• _Exercise_: Everything in the entries except the pictures should be copied exactly.
··· Data excerpts ···
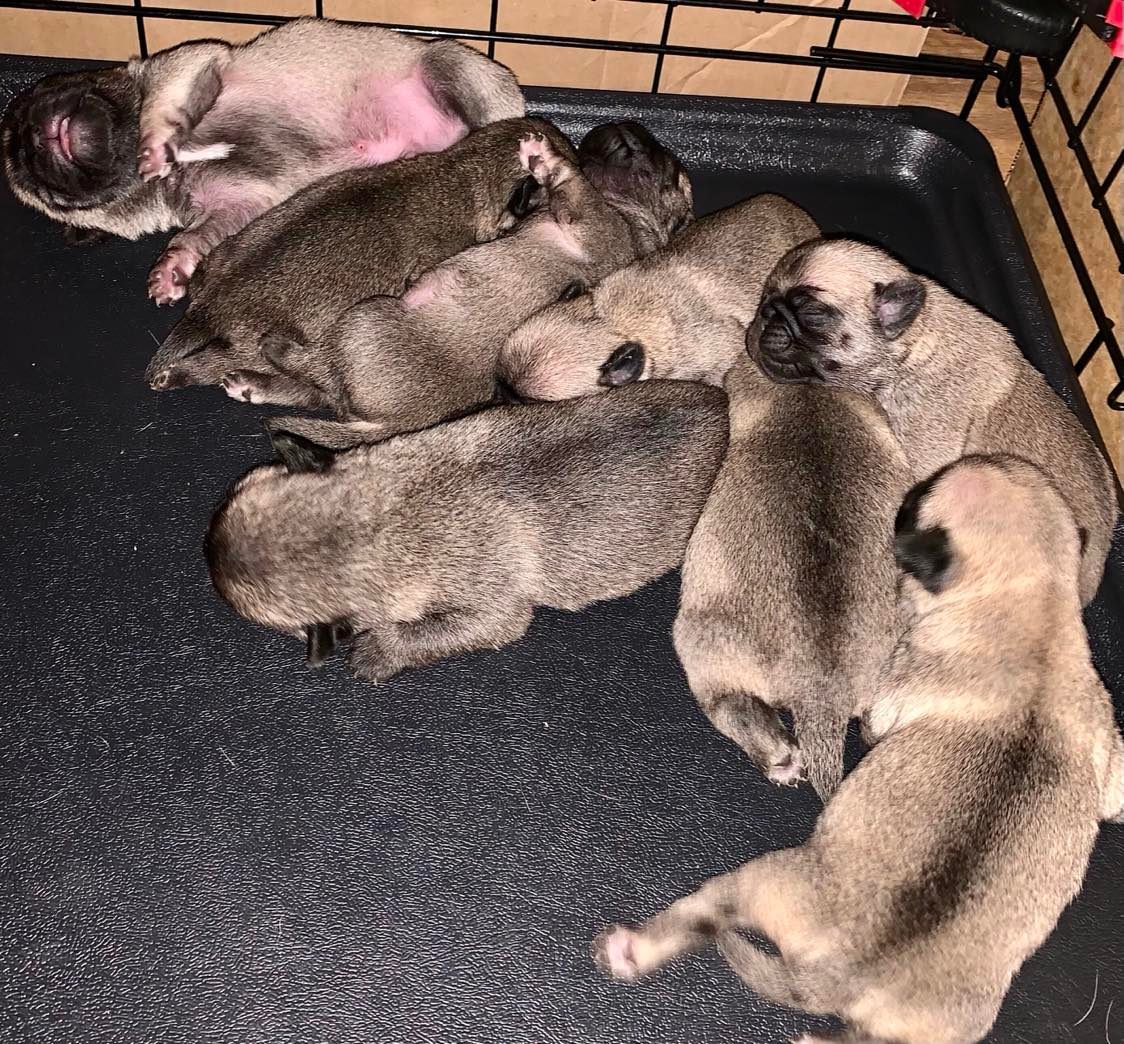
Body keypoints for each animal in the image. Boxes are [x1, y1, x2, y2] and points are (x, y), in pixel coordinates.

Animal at [3, 18, 523, 303]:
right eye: (42, 190)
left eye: (43, 94)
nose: (30, 138)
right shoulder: (233, 208)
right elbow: (195, 237)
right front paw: (173, 266)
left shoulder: (187, 66)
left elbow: (160, 105)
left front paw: (155, 142)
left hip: (449, 66)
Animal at [205, 380, 728, 683]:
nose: (207, 548)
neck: (380, 521)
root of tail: (722, 402)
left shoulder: (495, 612)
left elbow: (427, 632)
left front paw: (376, 652)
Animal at [594, 454, 1124, 1044]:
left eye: (918, 502)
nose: (903, 502)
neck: (1038, 609)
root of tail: (841, 975)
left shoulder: (894, 690)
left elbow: (874, 723)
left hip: (760, 878)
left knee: (700, 912)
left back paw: (628, 950)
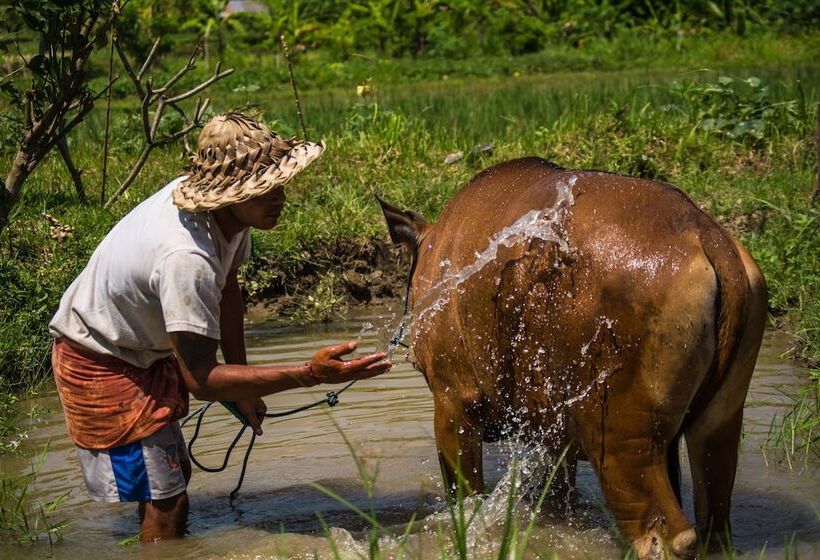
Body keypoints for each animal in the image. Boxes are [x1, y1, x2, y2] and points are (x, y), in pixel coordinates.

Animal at [382, 158, 764, 560]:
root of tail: (707, 236)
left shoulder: (453, 400)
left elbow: (465, 503)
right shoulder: (553, 432)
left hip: (619, 441)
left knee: (667, 536)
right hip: (716, 426)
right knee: (714, 527)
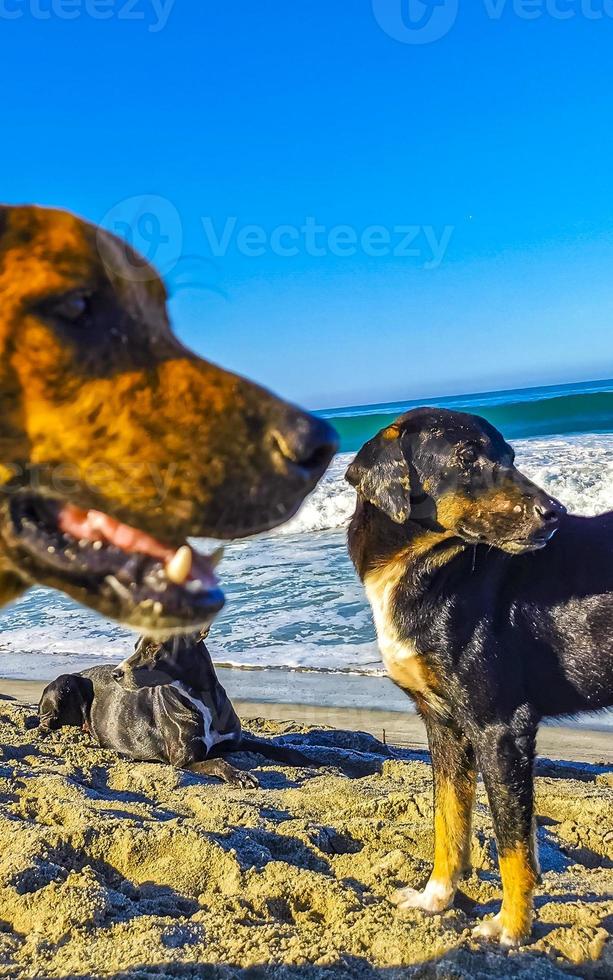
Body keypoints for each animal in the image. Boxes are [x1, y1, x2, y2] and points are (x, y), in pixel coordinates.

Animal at [39, 632, 310, 784]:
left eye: (153, 647)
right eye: (136, 646)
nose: (116, 673)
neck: (200, 698)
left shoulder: (235, 741)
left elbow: (274, 748)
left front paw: (308, 759)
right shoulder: (183, 760)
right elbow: (218, 761)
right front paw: (241, 775)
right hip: (66, 684)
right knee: (46, 722)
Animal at [346, 408, 608, 948]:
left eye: (511, 455)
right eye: (467, 457)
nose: (556, 512)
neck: (425, 568)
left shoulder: (501, 727)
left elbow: (512, 845)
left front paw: (512, 927)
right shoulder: (445, 726)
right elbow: (449, 822)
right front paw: (436, 900)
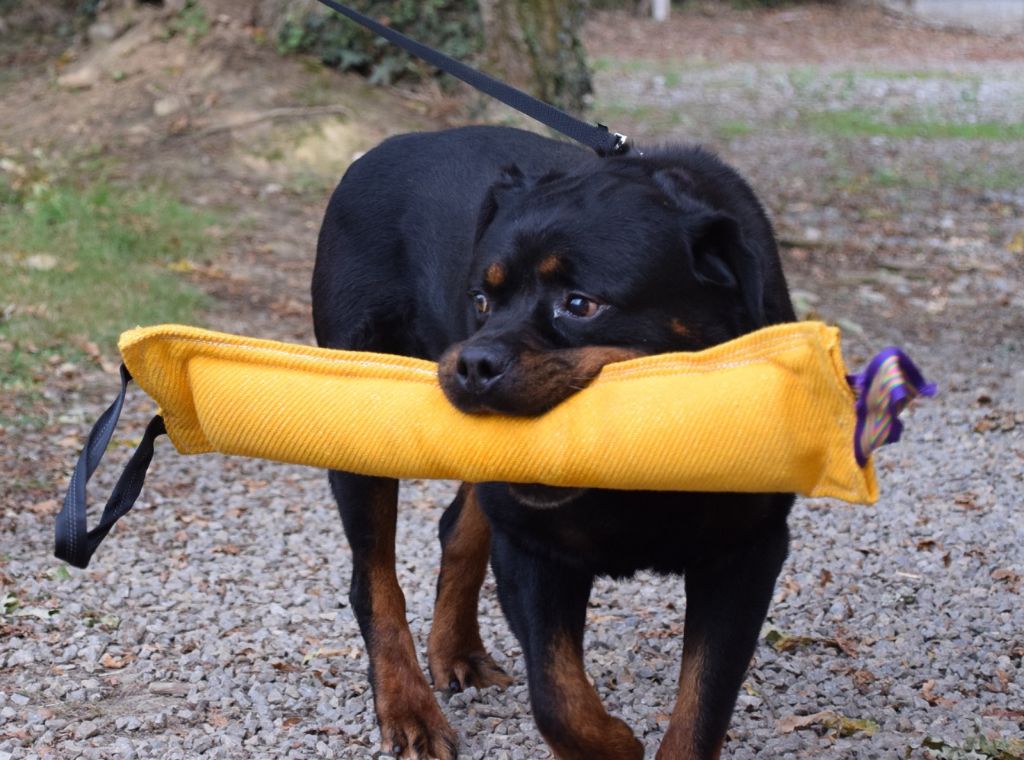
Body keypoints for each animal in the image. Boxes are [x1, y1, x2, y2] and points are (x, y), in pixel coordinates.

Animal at [311, 128, 798, 757]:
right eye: (480, 301)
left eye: (581, 304)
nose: (472, 364)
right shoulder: (531, 546)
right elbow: (557, 698)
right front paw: (615, 745)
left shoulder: (747, 552)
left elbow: (702, 709)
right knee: (373, 581)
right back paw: (408, 705)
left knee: (457, 526)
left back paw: (457, 651)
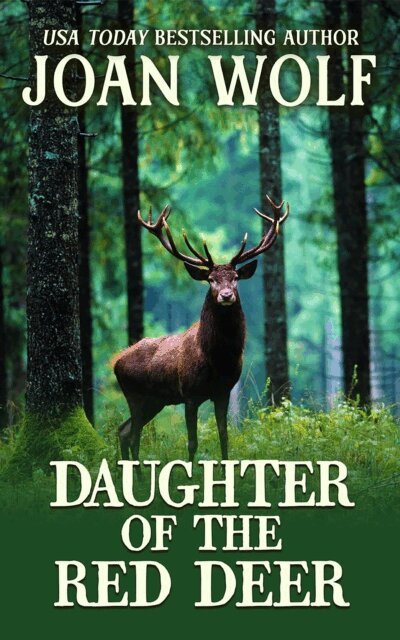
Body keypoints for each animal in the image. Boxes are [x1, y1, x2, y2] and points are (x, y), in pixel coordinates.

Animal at [113, 196, 289, 462]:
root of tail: (116, 362)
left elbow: (224, 437)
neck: (216, 359)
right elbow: (192, 442)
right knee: (132, 435)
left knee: (124, 430)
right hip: (134, 393)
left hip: (156, 400)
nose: (226, 295)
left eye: (235, 277)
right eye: (211, 280)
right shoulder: (189, 395)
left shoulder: (223, 391)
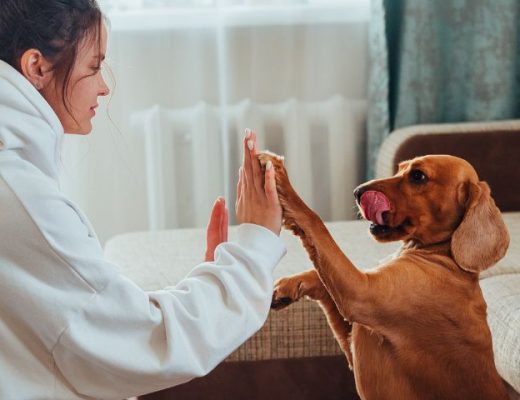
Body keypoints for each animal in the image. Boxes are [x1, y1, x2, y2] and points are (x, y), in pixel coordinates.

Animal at [260, 153, 508, 400]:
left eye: (418, 176)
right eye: (399, 169)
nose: (357, 191)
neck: (442, 255)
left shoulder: (359, 293)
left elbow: (314, 222)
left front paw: (280, 178)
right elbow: (319, 275)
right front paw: (287, 287)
···
• _Response_:
Body keypoints for each animal in the image. Boxes are [x1, y1, x2, y2] and points are (x, y), in pixel coordinates.

Animal at [3, 18, 523, 303]:
right eye: (42, 190)
left eye: (43, 94)
nose: (30, 138)
right shoulder: (233, 208)
right elbow: (195, 237)
right front paw: (173, 266)
left shoulder: (187, 66)
left elbow: (160, 105)
left front paw: (155, 142)
left hip: (449, 66)
Animal at [205, 380, 728, 683]:
nose: (207, 548)
neck: (380, 521)
root of tail: (722, 402)
left shoulder: (495, 612)
left elbow: (427, 632)
left front paw: (376, 652)
Animal at [594, 454, 1124, 1044]:
left eye: (918, 502)
nose: (903, 502)
neck: (1038, 609)
root of tail: (841, 975)
left shoulder: (894, 690)
left elbow: (874, 723)
left hip: (760, 878)
left knee: (700, 912)
left back paw: (628, 950)
Body keypoints for each animal in the image. Boxes are [x1, y1, x2, y2] and points are (x, y), in pixel coordinates.

Animal at [382, 158, 764, 560]:
root of tail: (707, 236)
left shoulder: (453, 400)
left elbow: (465, 503)
right shoulder: (553, 432)
left hip: (619, 441)
left knee: (667, 536)
right hip: (716, 426)
right knee: (714, 527)
Body keypoints for each animal in the image. Boxes are [x1, y1, x2, y2] and points are (x, y), in pixel coordinates.

Animal at [39, 632, 310, 784]:
left eye: (153, 647)
right eye: (136, 646)
nose: (116, 673)
neck: (200, 698)
left shoulder: (235, 741)
left elbow: (274, 748)
left front paw: (308, 759)
right shoulder: (183, 760)
right elbow: (218, 761)
right front paw: (241, 775)
right hip: (66, 684)
right knee: (46, 722)
Animal at [346, 408, 608, 948]:
left eye: (511, 455)
right eye: (467, 457)
nose: (556, 512)
neck: (425, 568)
left shoulder: (501, 727)
left elbow: (512, 845)
left front paw: (512, 927)
right shoulder: (445, 726)
right elbow: (449, 822)
right front paw: (436, 900)
Body keypoints for each animal in the image. Boxes are [x1, y1, x2, y2] and points are (x, y), in pixel coordinates.

Animal at [311, 128, 798, 757]:
right eye: (480, 301)
left eye: (581, 304)
nose: (472, 364)
right shoulder: (531, 546)
right elbow: (557, 698)
right front paw: (615, 745)
left shoulder: (747, 552)
left elbow: (702, 709)
right knee: (373, 581)
right back paw: (408, 705)
left knee: (457, 526)
left back paw: (457, 651)
Body keypoints for each animal in the image. Boxes are [x1, y1, x2, y2] and points are (x, y), in pixel coordinates.

Animal at [113, 196, 289, 462]:
root of tail: (116, 362)
left elbow: (224, 437)
neck: (216, 359)
right elbow: (192, 442)
right knee: (132, 435)
left knee: (124, 430)
right hip: (134, 393)
left hip: (156, 400)
nose: (226, 295)
left eye: (235, 277)
right eye: (211, 280)
right shoulder: (189, 395)
left shoulder: (223, 391)
Body keypoints for each animal in the image. Boxes are [x1, y1, x2, y2] and points are (x, y), in pixel coordinates.

Animal at [260, 153, 508, 400]:
left eye: (418, 176)
right eye: (399, 169)
nose: (357, 191)
neck: (442, 255)
left shoulder: (359, 293)
left elbow: (314, 222)
left front paw: (280, 178)
right elbow: (319, 275)
right front paw: (287, 287)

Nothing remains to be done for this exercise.